*DOCUMENT EXCERPT*.
○ ○ ○ ○ ○
Valid processes will receive this special message through a special Receiver object that's always registered with the IPC Dispatcher. These processes will call the register RPC. Processes that don't exist any more will cause the IPC server to fail to send the message, canceling the registration.

This special reregistration request message will have the highest priority and so will jump to the front of a process' queue and will be sent before any other queued messages.

Classes and Objects

To implement the IPC server, I'll create two classes: one to represent a queue, and the other to represent the IPC server.

Class IPC_Queue

Class IPC_Queue represents a queue of messages for a process. It contains two queues for messages, plus a flag noting if the reregister message needs to be sent. (Using multiple queues and a flag means we don't have to develop a PriorityQueue foundation class, although one would be nice.)

The class declaration is in the file IPC_Queue.H.
○ ○ ○ ○ ○
*LISTING*.
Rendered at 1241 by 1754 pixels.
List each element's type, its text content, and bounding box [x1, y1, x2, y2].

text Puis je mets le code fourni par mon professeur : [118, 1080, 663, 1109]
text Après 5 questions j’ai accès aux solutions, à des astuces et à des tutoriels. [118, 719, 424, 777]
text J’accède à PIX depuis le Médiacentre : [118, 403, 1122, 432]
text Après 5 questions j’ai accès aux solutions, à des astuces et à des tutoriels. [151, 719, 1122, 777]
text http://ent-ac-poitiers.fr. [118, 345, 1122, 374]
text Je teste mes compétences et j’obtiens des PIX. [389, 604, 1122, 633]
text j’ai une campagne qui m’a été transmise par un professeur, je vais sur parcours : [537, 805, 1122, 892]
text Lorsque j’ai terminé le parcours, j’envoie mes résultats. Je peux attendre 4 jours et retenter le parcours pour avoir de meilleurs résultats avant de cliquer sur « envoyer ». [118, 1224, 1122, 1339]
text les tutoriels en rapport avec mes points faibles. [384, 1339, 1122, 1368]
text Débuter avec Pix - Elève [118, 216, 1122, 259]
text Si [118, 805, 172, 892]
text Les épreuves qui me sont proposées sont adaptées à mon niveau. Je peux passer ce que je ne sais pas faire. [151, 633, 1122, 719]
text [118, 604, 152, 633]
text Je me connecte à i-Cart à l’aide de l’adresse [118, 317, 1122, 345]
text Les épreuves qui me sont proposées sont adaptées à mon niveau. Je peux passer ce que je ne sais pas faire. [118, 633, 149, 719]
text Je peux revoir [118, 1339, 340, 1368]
○ ○ ○ ○ ○
*LIST OF TASKS*.
[1] Using the IPC server excerpt, answer each question:
(a) What cancels the registration of a process that no longer exists?
(b) What do the two classes planned for the IPC server represent?
(c) In which file is the declaration of class IPC_Queue?
[2] Decide whether each statement agrees with the IPC server excerpt. Answer yes or no and quote the words that decide it.
(a) The reregistration request message is sent only after all other queued messages.
(b) Class IPC_Queue holds two queues for messages.
(c) The design depends on developing a PriorityQueue foundation class.

*TASK RESULTS*.
[1]
(a) The IPC server fails to send the message to that process.
(b) One represents a queue, and the other represents the IPC server.
(c) IPC_Queue.H

[2]
(a) No: "will jump to the front of a process' queue and will be sent before any other queued messages."
(b) Yes: "It contains two queues for messages"
(c) No: "Using multiple queues and a flag means we don't have to develop a PriorityQueue foundation class"